Julio, Luiz e Murilo: Sócios da Dum

Julio Amorim, Luiz Felipe e Murilo Foltran: Sócios da Dum

Como vocês enxergam o mercado cervejeiro após estes oito anos?

É um mercado em constante evolução. A cada dia aparecem novas cervejarias, novos bares e novas lojas. O maior desafio é formar público novo. Não adianta brigarmos pelo mesmo 1%, temos que trazer os outros 99% para o nosso lado. É um trabalho de formiguinha que todos devem fazer.

A demanda do consumidor mudou com o crescimento da oferta de cervejas artesanais?

Com certeza, existe ainda o público iniciante que gosta dos estilos clássicos de entrada, mas já existe um público que deseja Sours, Imperial IPAs, Russian Imperial Stouts, dentre outros estilos diferentes dos
tradicionais.

DUM Day VI

Vocês estão desde o começo da difusão cervejeira no país. Existe diferença entre criar e comercializar cerveja em 2018 para o início em 2010?

A oferta de cervejas artesanais era menor, as importadas ainda estavam engatinhando. Oito anos depois, vemos as cervejas importadas irem e virem por conta do dólar e porque o público quer sempre algo novo. Já no âmbito nacional, estamos com uma oferta grande de boas cervejas, que infelizmente não conseguimos colocar todas no DUM DAY.

O DUM Day entrou na calendário cervejeiro nacional. Quais os desafios de organizar o evento? Como fidelizar e atrair o público?

O principal desafio é fazer uma festa agradável ao público. Se o público gosta, além de voltar, indica para amigos, organiza caravanas, enfim faz a festa crescer ainda mais.

Sempre temos o grande desafio de trazer muitas cervejas e fazer uma seleção que atinja boa parte do que a cerveja pode proporcionar, temos cervejas para iniciantes como para os que já conhecem bem esse mundo.

Poderiam falar sobre os rótulos presentes no evento?

Teremos 88 cervejas, sendo 10 delas colaborativas para a festa. Esse é um mote que adotamos no ano passado, aproveitar a festa para fazer cerveja com os amigos. Além disso, teremos 11 Petroleums, a volta da Karel IV, a estreia da Hussar (uma American Barley Wine), a 3 e Meio que fizemos com os maltes da Viking em parceria com a Granobrew.

Teremos também cervejas difíceis de encontrar em Curitiba como a MF do Grande Pito, a Dark Sour of the Moon da Raffe lá de Natal do Adriano Bozo (um amigo de festivais de cerveja caseira), Seasons, Tupiniquim, Dogma, Invicta, Narcose e até um resgate de um estilo perdido que é a Vinil Ostblock uma colaborativa entre a Vinil e a Smedgard ambas de Belo Horizonte.

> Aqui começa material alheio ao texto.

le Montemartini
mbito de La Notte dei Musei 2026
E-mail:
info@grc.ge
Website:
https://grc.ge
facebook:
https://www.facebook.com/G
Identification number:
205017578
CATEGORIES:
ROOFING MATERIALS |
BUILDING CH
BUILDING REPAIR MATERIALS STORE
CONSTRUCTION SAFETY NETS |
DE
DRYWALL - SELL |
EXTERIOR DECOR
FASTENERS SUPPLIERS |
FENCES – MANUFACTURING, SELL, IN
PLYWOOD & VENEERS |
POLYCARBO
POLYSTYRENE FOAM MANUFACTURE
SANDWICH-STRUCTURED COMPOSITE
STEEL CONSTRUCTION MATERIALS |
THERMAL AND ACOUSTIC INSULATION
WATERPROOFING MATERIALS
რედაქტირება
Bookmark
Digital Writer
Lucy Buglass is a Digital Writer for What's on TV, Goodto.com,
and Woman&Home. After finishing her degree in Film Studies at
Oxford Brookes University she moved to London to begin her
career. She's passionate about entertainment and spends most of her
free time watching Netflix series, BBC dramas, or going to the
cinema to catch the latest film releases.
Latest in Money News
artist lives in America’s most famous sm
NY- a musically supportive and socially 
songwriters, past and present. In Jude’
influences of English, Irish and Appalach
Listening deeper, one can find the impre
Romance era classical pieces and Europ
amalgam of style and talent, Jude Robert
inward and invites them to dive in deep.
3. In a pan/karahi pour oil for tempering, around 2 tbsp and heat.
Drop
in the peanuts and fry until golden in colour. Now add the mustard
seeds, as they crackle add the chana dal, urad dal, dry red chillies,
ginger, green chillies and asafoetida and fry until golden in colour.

Estas são algumas, mas temos muitas outras cervejas fora da curva no evento.

DUM Day 7

Embora o evento aconteça em Curitiba, vocês planejam facilitar a ida e experiência do público de São Paulo, como funcionará o pacote de viagem para o DUM Day?

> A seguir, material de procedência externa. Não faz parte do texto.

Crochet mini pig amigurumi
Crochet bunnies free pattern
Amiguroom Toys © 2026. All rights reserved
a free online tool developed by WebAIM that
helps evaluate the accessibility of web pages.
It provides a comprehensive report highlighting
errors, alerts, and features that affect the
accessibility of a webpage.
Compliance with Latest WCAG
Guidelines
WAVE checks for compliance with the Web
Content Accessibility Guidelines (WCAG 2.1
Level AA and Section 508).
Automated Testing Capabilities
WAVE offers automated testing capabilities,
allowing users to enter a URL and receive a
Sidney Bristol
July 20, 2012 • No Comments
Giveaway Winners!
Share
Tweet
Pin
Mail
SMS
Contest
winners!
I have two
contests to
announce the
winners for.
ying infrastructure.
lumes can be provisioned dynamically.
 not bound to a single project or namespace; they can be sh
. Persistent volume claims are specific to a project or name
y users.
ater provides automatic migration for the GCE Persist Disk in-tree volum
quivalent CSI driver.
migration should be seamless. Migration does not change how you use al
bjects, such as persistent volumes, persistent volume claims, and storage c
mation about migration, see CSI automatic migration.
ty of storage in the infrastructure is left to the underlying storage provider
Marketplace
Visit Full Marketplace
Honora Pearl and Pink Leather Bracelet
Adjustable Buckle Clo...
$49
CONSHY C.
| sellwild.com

Para o pessoal que vem de fora, cerca de 40% da festa, iremos fazer um pré e pós DUM DAY em alguns bares da cidade. Assim o pessoal aproveita para conhecer um pouco mais do que acontece em Curitiba.

A ideia dos pacotes foi justamente incentivar a vinda de pessoas de fora, pois o turismo cervejeiro é cada vez mais forte por aqui.

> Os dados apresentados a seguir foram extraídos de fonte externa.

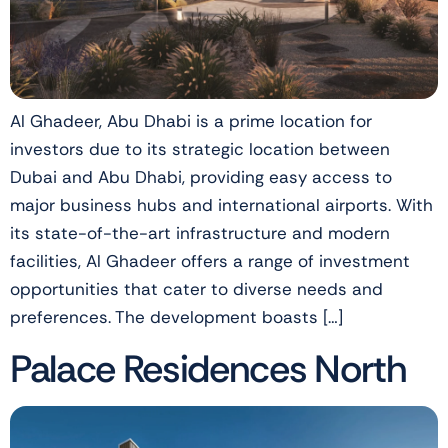
Al Ghadeer, Abu Dhabi is a prime location for
investors due to its strategic location between
Dubai and Abu Dhabi, providing easy access to
major business hubs and international airports. With
its state-of-the-art infrastructure and modern
facilities, Al Ghadeer offers a range of investment
opportunities that cater to diverse needs and
preferences. The development boasts […]
Palace Residences North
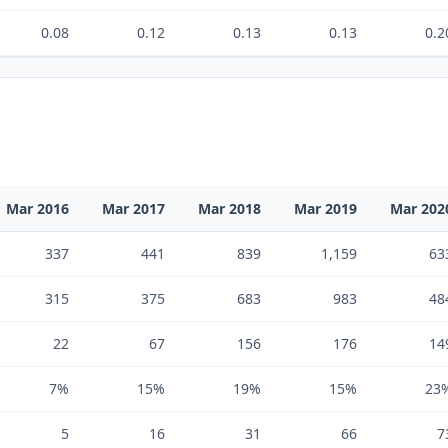
0.08
0.12
0.13
0.13
0.2
Mar 2016
Mar 2017
Mar 2018
Mar 2019
Mar 202
337
441
839
1,159
63
315
375
683
983
48
22
67
156
176
14
7%
15%
19%
15%
23
5
16
31
66
7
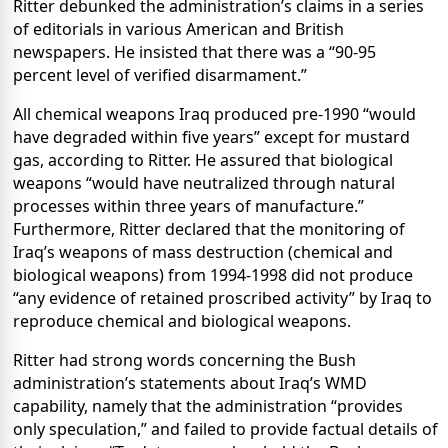
Ritter debunked the administration’s claims in a series
of editorials in various American and British
newspapers. He insisted that there was a
“
90-95
percent level of verified disarmament.”
All chemical weapons Iraq produced pre-1990 “would
have degraded within five years” except for mustard
gas, according to Ritter. He assured that biological
weapons “would have neutralized through natural
processes within three years of manufacture.”
Furthermore, Ritter declared that the monitoring of
Iraq’s weapons of mass destruction (chemical and
biological weapons) from 1994-1998 did not produce
“any evidence of retained proscribed activity” by Iraq to
reproduce chemical and biological weapons.
Ritter had strong words concerning the Bush
administration’s statements about Iraq’s WMD
capability, namely that the administration “provides
only speculation,” and failed to provide factual details of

O DUM DAY costuma atrair pessoas de todo o país, vocês têm um estimativa participação de cidades e Estados para esta edição?

Cerca de 40% é de fora da cidade, 20% é de São Paulo, uns 8% é do Rio de Janeiro, Floripa também comparece em peso e várias outras também. O legal é que vem gente do Paraguai, Argentina, Uruguai e Chile também.